TBMM Darbeleri Araştırma Komisyonu Raporu "Özel Harp Dairesi, Kontrgerilla ve Gayrı Nizami Harp" başlıklı 13 sayfalık bölümde Gladyo’yu açık biçimde ortaya çıkarıyor. Yerüstü birimi, Özel Kuvvetler Komutanlığı, yer altı birimleri ise vatansever sivillerden oluşan ‘’Beyaz Kuvvetler’’olarak bilindiğini, Abdi İpekçiyi öldüren Mehmet Ali Ağca’nın da Beyaz Kuvvetlerden olduğu, açıkça ifade ediliyordu.
Abdi İpekçi’nin katili Mehmet Ali Ağca’nın cezaevinden kaçırıldığı dönemde, İstanbul Sıkıyönetim Komutanı olan Orgeneral Necdet Üruğ “Bunu Özel Harp Dairesi’ne mal etmeden, Özel Harp Dairesi’nde çalışanların bireysel gayretleri diyebilirsiniz” demişti.

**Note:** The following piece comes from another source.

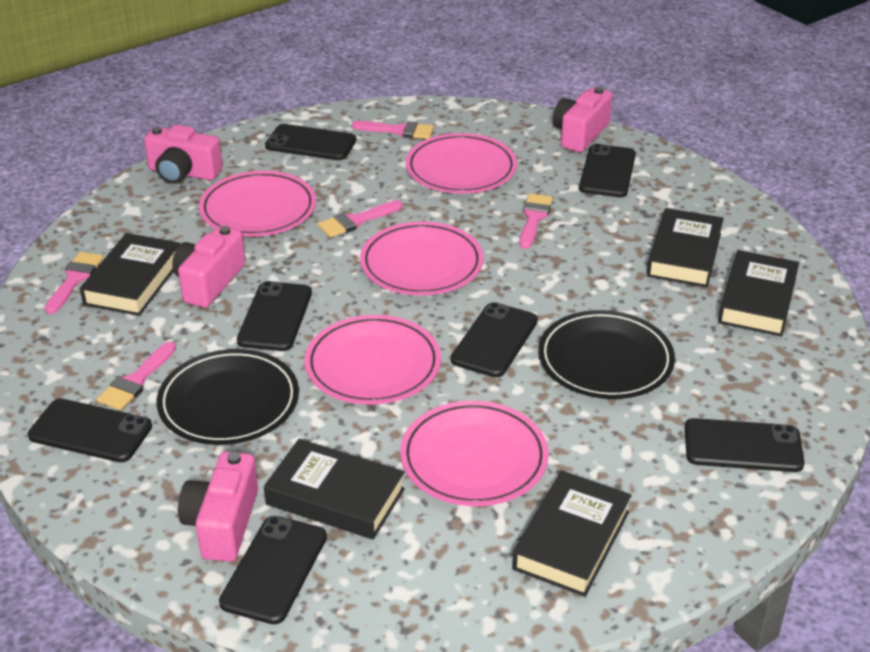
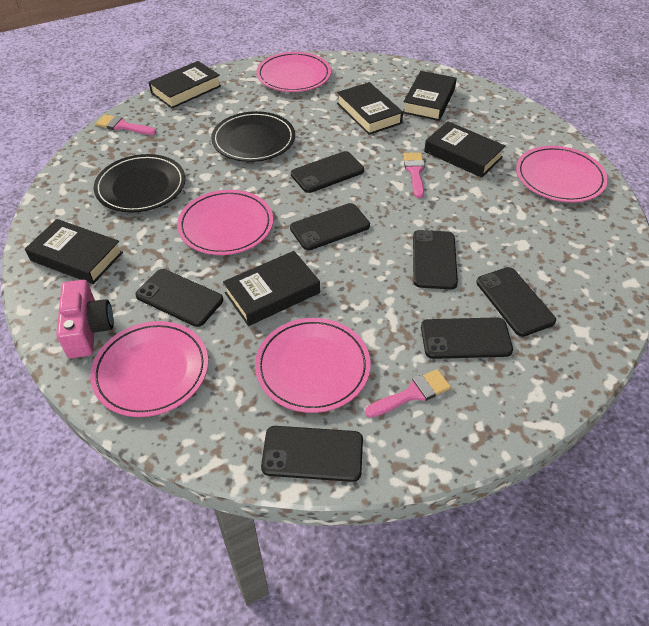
black book: 5 -> 6
pink brush: 5 -> 3
pink camera: 4 -> 1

Mehmet Ali Ağca'yı Maltepe Askeri Cezaevi'nden kaçıran Bünyamin Yılmaz isimli asker ise bir gazeteye yaptığı açıklamada, ‘’Ağca’yı kaçırmak için emir aldığını, ancak emir aldığı kişiyi açıklarsa, Türkiye’de büyük sansasyon yaratacağını’’ ifade etmesi Ağca’yı kaçıran güç hakkında yeterli doneleri kamuoyuna sunuyor sanırım.

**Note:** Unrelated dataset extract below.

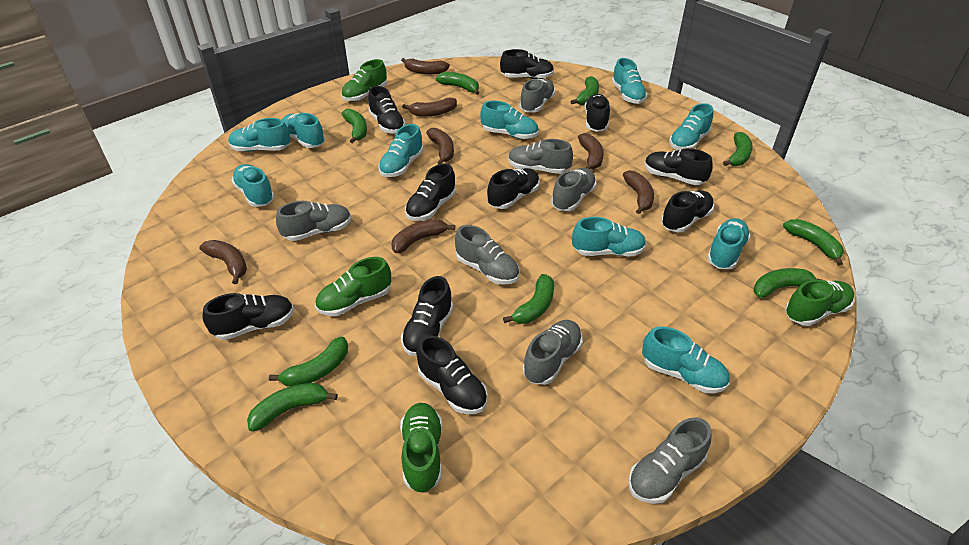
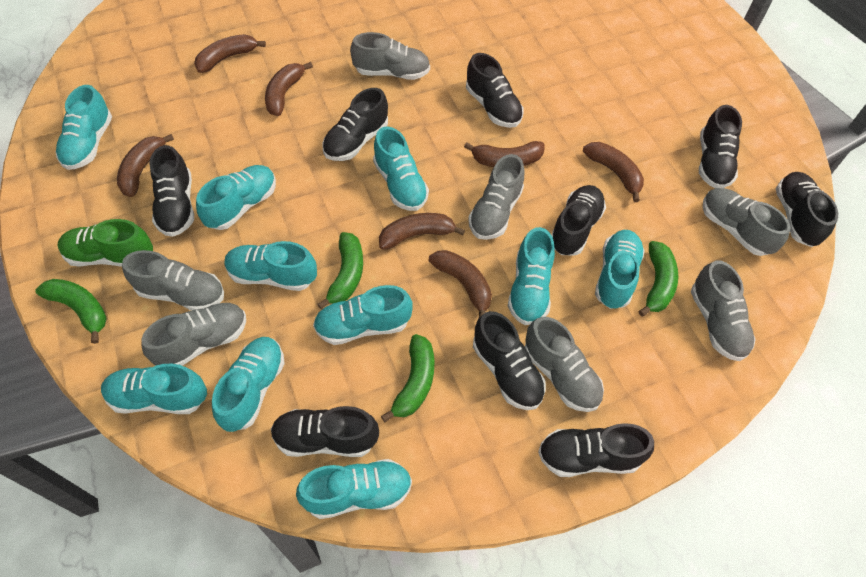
black shoe: 10 -> 9
green banana: 9 -> 4
green shoe: 4 -> 1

Bilge Emeç, Hürriyet’in o günlerdeki sahibi Erol Simavi’nin, Çetin Emeç’in öldürüldüğü gün de dahil, 20 yıl içinde bir kez bile kendisini ve aileyi aramadığını söylüyordu... Hürriyetin kurucusu Sedat Simavi’nin, 11 Aralık 1991’de Kanlıca’daki mezarı başında anma töreni öncesinde patlayan bomba olayından sonra, Erol Simavi’nin Çetin Emeç suikastı akabinde neden apar topar İsviçre’ye yerleştiğini bu olay sonrasında Hürriyet gazetesini satma kararı alarak, 28 Haziran 1994’te bu satışı neden gerçekleştirdiğini anlayabiliyoruz.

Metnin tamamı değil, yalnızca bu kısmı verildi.